• Information supplied:

-*-*-

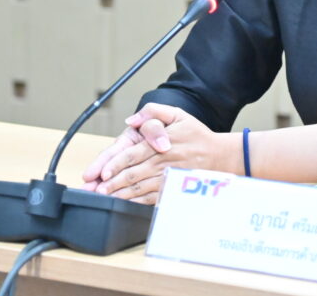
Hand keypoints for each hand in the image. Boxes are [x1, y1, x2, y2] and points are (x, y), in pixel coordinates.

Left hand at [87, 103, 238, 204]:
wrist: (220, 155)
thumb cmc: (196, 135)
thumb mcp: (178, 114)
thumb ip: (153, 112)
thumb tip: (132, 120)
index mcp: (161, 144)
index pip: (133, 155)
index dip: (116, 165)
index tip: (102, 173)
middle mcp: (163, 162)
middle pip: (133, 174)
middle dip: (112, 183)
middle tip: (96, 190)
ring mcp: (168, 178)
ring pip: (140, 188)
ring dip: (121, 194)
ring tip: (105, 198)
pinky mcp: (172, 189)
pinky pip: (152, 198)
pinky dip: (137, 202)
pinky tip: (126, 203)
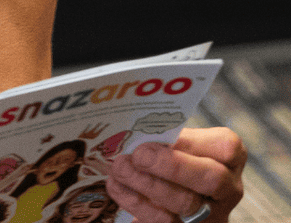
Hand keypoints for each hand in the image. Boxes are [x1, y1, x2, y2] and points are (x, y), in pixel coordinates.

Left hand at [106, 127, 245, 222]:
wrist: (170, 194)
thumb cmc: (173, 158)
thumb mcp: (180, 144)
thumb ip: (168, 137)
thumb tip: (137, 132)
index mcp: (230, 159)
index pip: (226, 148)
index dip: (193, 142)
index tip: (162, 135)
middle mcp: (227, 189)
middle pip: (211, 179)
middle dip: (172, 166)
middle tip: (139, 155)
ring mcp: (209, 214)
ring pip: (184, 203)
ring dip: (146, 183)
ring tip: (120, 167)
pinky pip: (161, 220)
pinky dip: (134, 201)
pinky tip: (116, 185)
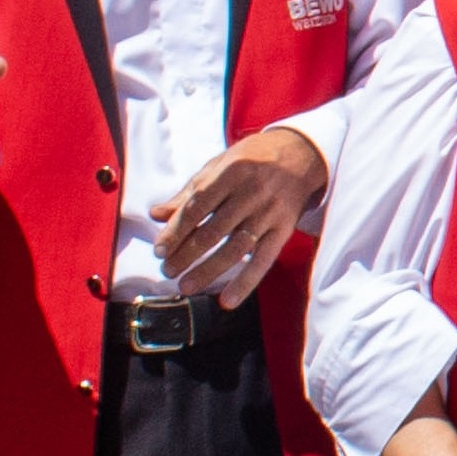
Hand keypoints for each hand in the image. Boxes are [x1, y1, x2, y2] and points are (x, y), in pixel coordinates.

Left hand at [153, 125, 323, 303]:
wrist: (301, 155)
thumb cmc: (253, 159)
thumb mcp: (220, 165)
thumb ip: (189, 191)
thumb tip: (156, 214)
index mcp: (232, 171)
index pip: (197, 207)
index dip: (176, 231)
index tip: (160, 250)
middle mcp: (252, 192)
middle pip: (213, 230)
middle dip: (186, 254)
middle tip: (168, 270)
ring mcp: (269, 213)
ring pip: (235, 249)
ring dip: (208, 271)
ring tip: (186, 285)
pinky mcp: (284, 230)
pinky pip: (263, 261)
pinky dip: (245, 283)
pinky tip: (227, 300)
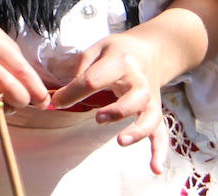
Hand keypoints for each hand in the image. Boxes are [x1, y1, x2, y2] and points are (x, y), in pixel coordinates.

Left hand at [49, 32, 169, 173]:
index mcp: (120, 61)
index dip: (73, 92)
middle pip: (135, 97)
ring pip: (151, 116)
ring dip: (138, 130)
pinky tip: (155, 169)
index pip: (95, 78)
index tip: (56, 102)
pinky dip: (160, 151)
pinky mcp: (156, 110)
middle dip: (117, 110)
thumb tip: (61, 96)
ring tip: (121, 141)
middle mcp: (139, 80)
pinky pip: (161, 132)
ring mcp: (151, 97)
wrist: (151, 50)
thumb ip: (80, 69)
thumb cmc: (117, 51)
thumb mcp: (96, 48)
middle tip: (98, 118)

-*-*-

Going by the data above, the answer is exactly the lines from the one holding "thumb mcp: (178, 114)" to the one holding "pinky tip: (116, 185)", both kept, with the pictures left out.

• Answer box:
thumb mcp: (178, 114)
thumb ip: (153, 112)
thumb tip: (132, 120)
index mcp: (161, 144)
index pip: (133, 155)
index dip: (116, 165)
index tip: (102, 173)
middle mcp: (163, 162)
middle pip: (133, 174)
middle dip: (112, 183)
middle tip: (96, 190)
ring mcp: (168, 178)
ring pip: (140, 188)
ring dip: (121, 194)
ring tip: (105, 198)
pinky mcp: (172, 189)
pinky pip: (152, 198)
pinky dip: (137, 202)
pinky tip: (126, 203)
Hand keypoints for each hand in the image. Boxes are [x1, y1, x2, y2] and points are (x, y), in pixel coordinates.

Left hand at [106, 127, 245, 222]:
wrist: (170, 194)
thumb cmc: (173, 158)
thumb mcp: (180, 144)
thumb ip: (168, 137)
thumb tip: (137, 132)
index mcp: (230, 159)
index pip: (226, 148)
index dip: (193, 142)
index tip: (162, 135)
middle mcp: (227, 189)
middle pip: (211, 179)
middle dip: (172, 166)
middle tip: (139, 155)
ring mcp: (209, 214)
ring pip: (184, 203)
ring dip: (146, 183)
ring tip: (120, 167)
pinky pip: (161, 220)
pinky dip: (134, 201)
pinky tip: (116, 185)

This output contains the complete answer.